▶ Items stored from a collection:

§

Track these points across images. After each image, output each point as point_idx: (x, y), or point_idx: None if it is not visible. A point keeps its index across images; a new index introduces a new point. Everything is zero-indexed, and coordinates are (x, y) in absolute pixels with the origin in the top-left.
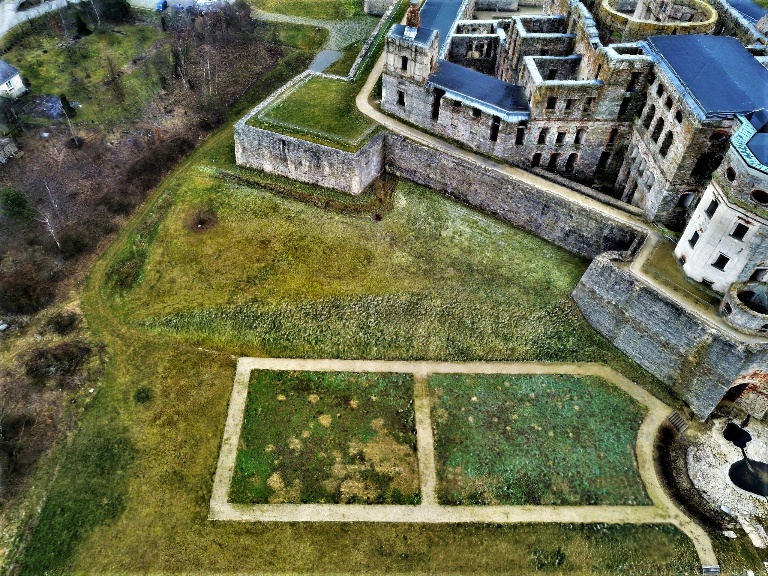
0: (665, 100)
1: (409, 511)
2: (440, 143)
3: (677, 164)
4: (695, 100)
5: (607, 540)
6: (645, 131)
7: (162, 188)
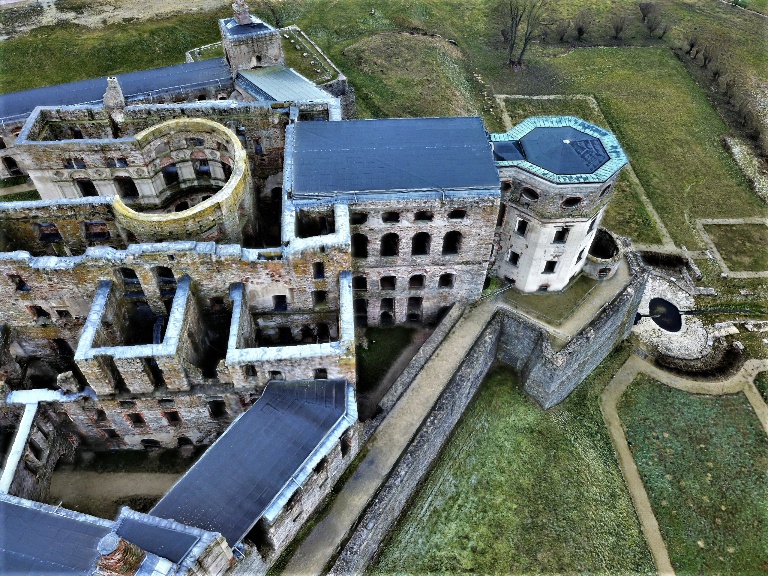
0: (413, 218)
1: None
2: (309, 551)
3: (491, 244)
4: (469, 189)
5: None
6: (394, 259)
7: None
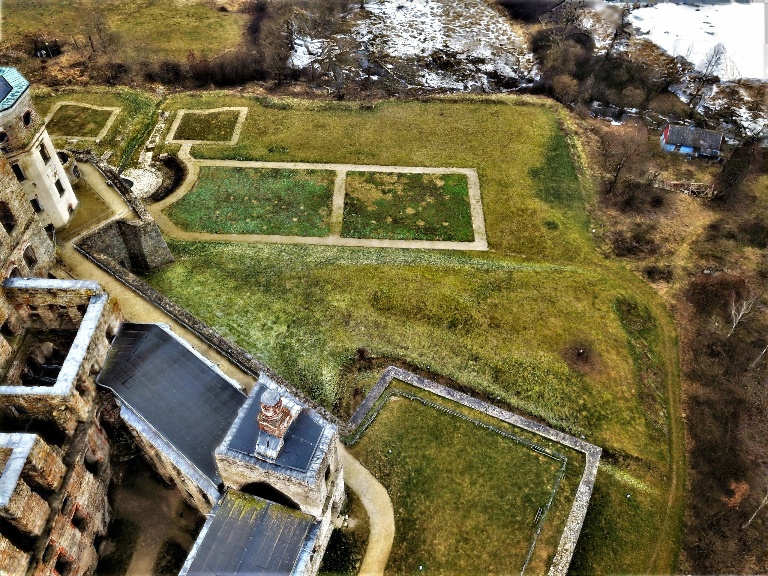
0: None
1: (355, 168)
2: None
3: None
4: None
5: (240, 154)
6: None
7: (678, 449)
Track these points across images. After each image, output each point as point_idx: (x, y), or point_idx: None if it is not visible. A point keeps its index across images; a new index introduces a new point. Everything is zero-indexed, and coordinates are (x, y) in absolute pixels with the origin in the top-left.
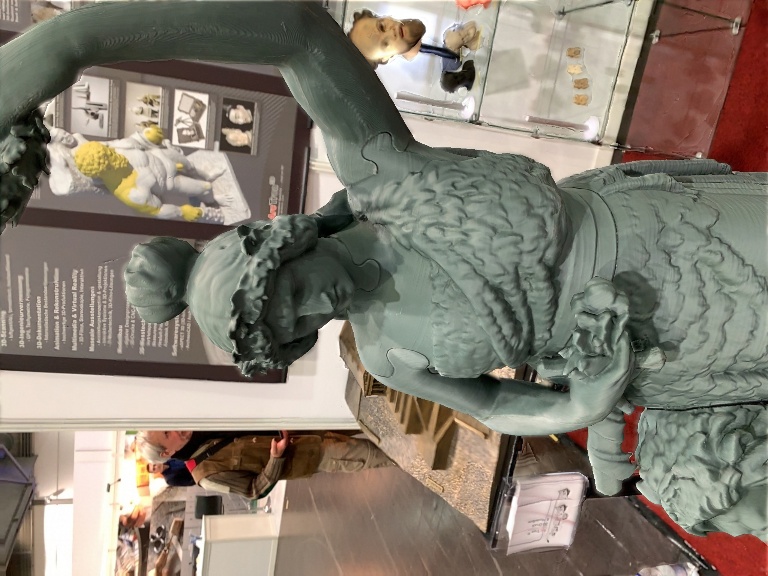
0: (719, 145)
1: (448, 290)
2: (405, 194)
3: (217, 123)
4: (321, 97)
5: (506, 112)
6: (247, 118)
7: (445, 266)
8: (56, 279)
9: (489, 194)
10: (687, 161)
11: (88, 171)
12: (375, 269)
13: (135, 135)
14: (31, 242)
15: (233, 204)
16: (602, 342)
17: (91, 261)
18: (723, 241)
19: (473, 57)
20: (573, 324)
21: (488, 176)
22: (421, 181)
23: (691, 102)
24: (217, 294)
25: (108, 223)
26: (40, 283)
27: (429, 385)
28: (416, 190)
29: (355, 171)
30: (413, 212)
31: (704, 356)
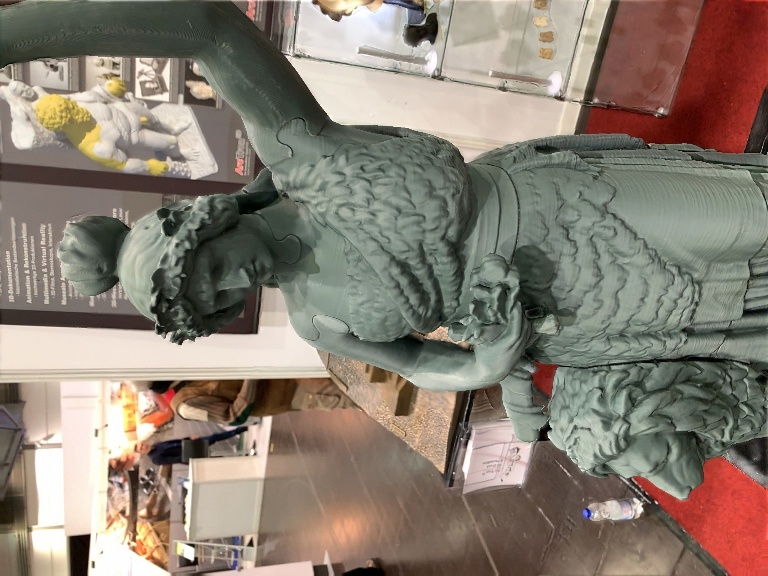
0: (680, 100)
1: (360, 264)
2: (318, 176)
3: (180, 75)
4: (233, 87)
5: (474, 64)
6: None
7: (355, 243)
8: (24, 234)
9: (394, 177)
10: (601, 136)
11: (50, 125)
12: (296, 244)
13: (97, 88)
14: None
15: (200, 158)
16: (495, 312)
17: (58, 216)
18: (618, 217)
19: (436, 10)
20: None
21: (394, 159)
22: (332, 164)
23: (660, 54)
24: (140, 272)
25: (74, 178)
26: (8, 238)
27: (353, 347)
28: (328, 173)
29: (272, 154)
30: (326, 193)
31: (599, 321)
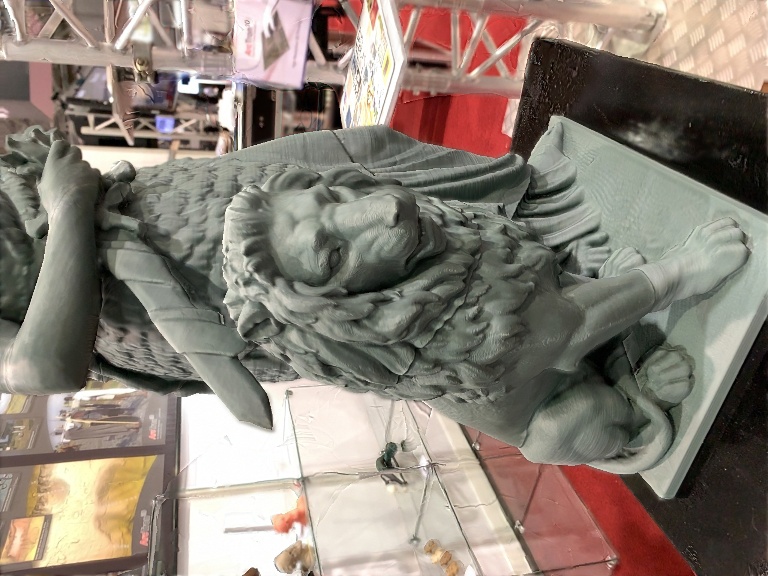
0: (611, 534)
1: None
2: None
3: None
4: None
5: None
6: None
7: None
8: None
9: None
10: None
11: None
12: None
13: None
14: None
15: None
16: (33, 138)
17: None
18: None
19: None
20: None
21: None
22: None
23: None
24: None
25: None
26: None
27: None
28: None
29: None
30: None
31: (197, 181)
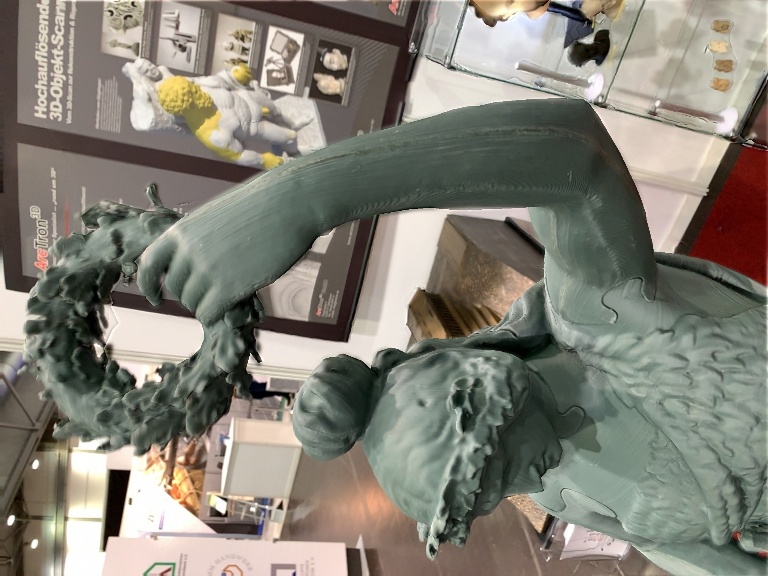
0: None
1: (672, 465)
2: (646, 354)
3: (310, 67)
4: (579, 244)
5: (623, 82)
6: (342, 64)
7: (682, 448)
8: None
9: (760, 375)
10: None
11: (171, 108)
12: (579, 417)
13: (222, 73)
14: (108, 177)
15: None
16: None
17: (166, 202)
18: None
19: (609, 26)
20: None
21: (759, 348)
22: (672, 343)
23: None
24: (417, 472)
25: (186, 164)
26: None
27: (599, 523)
28: (663, 353)
29: (585, 314)
30: (651, 375)
31: None
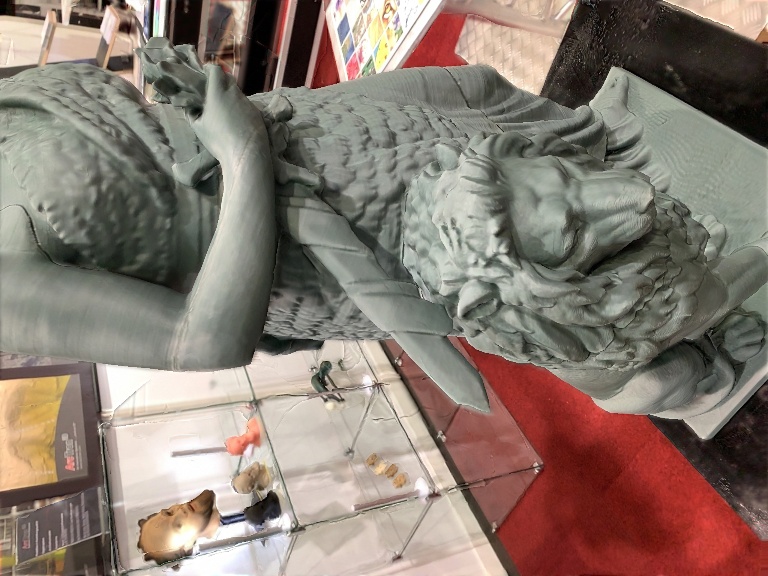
0: (539, 444)
1: (12, 124)
2: None
3: None
4: None
5: (358, 560)
6: None
7: None
8: None
9: None
10: None
11: None
12: None
13: None
14: None
15: None
16: (176, 58)
17: None
18: None
19: (271, 489)
20: (191, 137)
21: None
22: None
23: None
24: None
25: None
26: None
27: (59, 277)
28: None
29: None
30: None
31: (350, 125)
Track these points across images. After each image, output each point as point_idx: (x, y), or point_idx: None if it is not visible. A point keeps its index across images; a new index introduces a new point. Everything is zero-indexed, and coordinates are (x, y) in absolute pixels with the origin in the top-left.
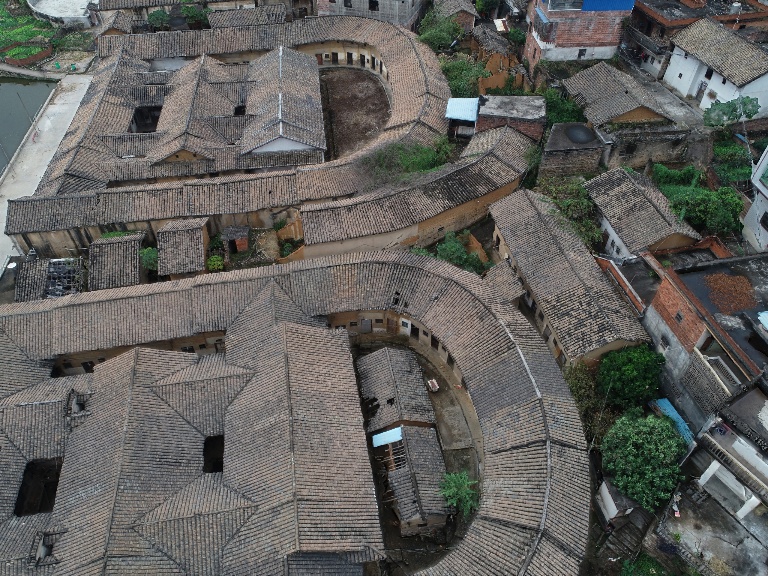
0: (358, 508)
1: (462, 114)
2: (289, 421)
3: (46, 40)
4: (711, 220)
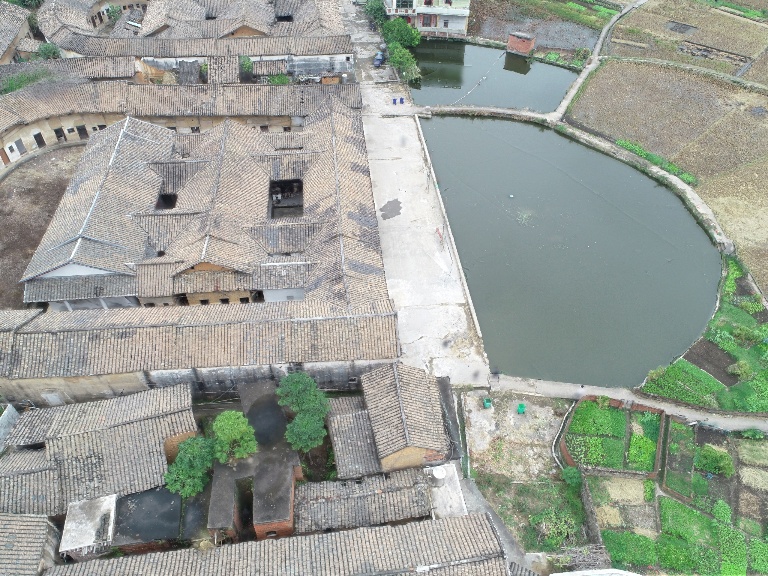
0: (155, 1)
1: None
2: (172, 2)
3: (616, 512)
4: None
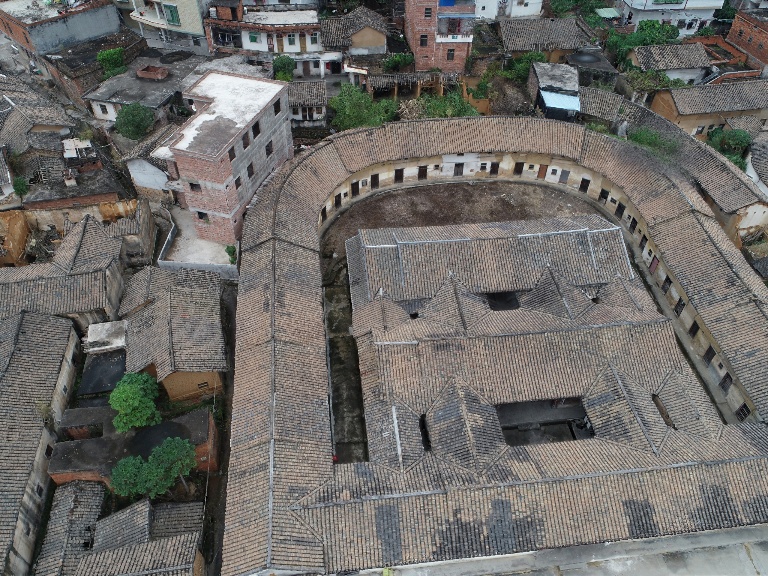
0: None
1: (572, 102)
2: None
3: None
4: (673, 34)
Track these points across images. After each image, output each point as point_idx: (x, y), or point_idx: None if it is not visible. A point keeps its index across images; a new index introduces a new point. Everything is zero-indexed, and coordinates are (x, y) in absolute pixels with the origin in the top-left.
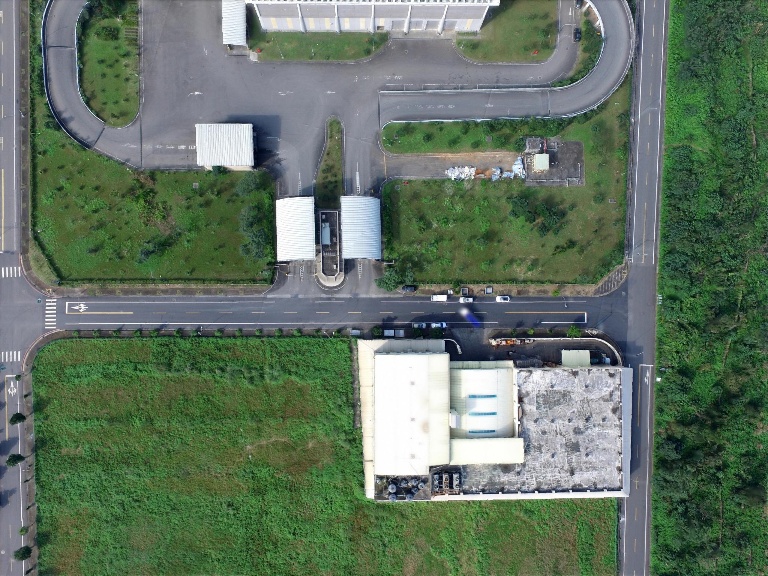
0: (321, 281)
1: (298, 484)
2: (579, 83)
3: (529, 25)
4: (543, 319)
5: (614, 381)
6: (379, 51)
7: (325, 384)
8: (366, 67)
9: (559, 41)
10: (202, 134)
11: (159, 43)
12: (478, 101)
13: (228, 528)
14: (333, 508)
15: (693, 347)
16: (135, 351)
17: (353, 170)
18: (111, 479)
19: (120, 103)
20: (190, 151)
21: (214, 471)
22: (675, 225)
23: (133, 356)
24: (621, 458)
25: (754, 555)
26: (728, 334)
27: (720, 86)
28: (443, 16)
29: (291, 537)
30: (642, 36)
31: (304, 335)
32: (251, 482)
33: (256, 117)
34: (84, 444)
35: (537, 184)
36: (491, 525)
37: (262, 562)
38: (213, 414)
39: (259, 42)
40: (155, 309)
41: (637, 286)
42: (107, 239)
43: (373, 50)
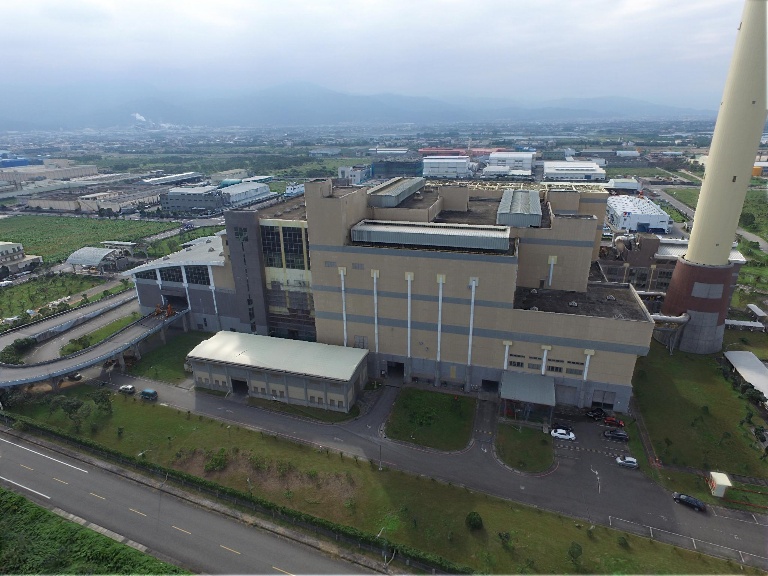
0: None
1: None
2: None
3: None
4: None
5: None
6: None
7: None
8: None
9: None
10: None
11: None
12: None
13: None
14: None
15: None
16: None
17: None
18: None
19: None
20: None
21: None
22: None
23: None
24: None
25: None
26: None
27: None
28: None
29: None
30: None
31: None
32: None
33: None
34: None
35: None
36: None
37: None
38: None
39: None
40: None
41: None
42: None
43: None
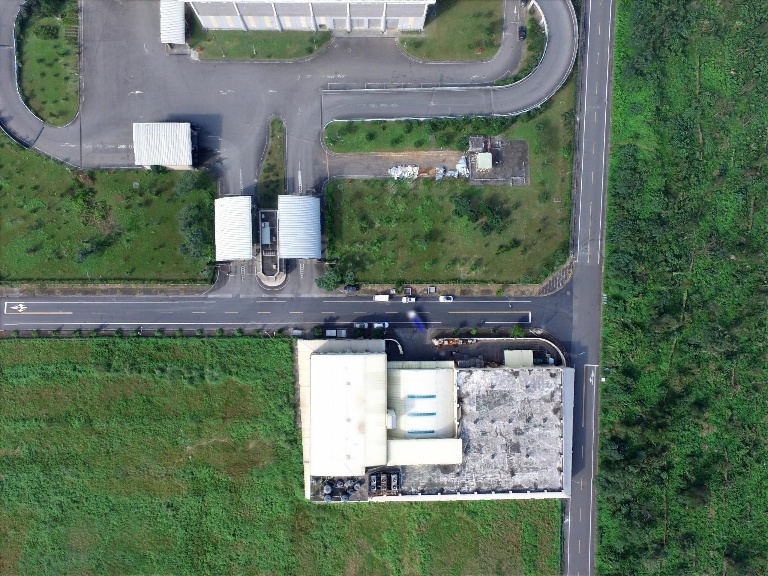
0: (262, 281)
1: (238, 485)
2: (523, 81)
3: (473, 23)
4: (487, 319)
5: (555, 381)
6: (322, 50)
7: (266, 384)
8: (308, 66)
9: (504, 39)
10: (139, 133)
11: (99, 42)
12: (421, 100)
13: (167, 529)
14: (273, 509)
15: (637, 347)
16: (74, 351)
17: (295, 169)
18: (49, 480)
19: (60, 102)
20: (130, 150)
21: (153, 472)
22: (619, 224)
23: (72, 356)
24: (562, 459)
25: (699, 556)
26: (672, 334)
27: (667, 84)
28: (383, 14)
29: (231, 538)
30: (588, 34)
31: (245, 335)
32: (191, 483)
33: (197, 116)
34: (22, 445)
35: (481, 183)
36: (433, 526)
37: (202, 563)
38: (153, 415)
39: (200, 41)
40: (95, 309)
41: (582, 286)
42: (46, 239)
43: (315, 49)
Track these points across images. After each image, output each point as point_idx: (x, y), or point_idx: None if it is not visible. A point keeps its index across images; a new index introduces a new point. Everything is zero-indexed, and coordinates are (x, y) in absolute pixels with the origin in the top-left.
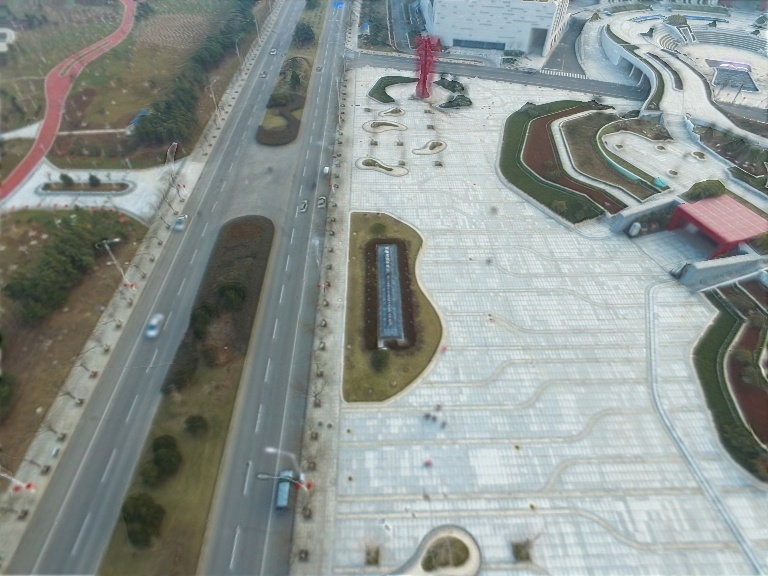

§

▶ WHAT YOU ARE ASKED TO DO: Reproduce the data from its first line up to and including the line with "7: (678, 449)", leaving the pictures out of your answer.

▶ EXPECTED ANSWER:
Track these points across images. After each image, output each point as point_idx: (x, y), or point_idx: None if it is not visible. A point keeps its index across images; a new index introduces a new point. Everything is zero-indexed, and coordinates are (x, y) in absolute pixels with the origin in the top-left.
0: (665, 100)
1: (409, 511)
2: (440, 143)
3: (677, 164)
4: (695, 100)
5: (607, 540)
6: (645, 131)
7: (162, 188)
0: (413, 218)
1: None
2: (309, 551)
3: (491, 244)
4: (469, 189)
5: None
6: (394, 259)
7: None
0: None
1: (355, 168)
2: None
3: None
4: None
5: (240, 154)
6: None
7: (678, 449)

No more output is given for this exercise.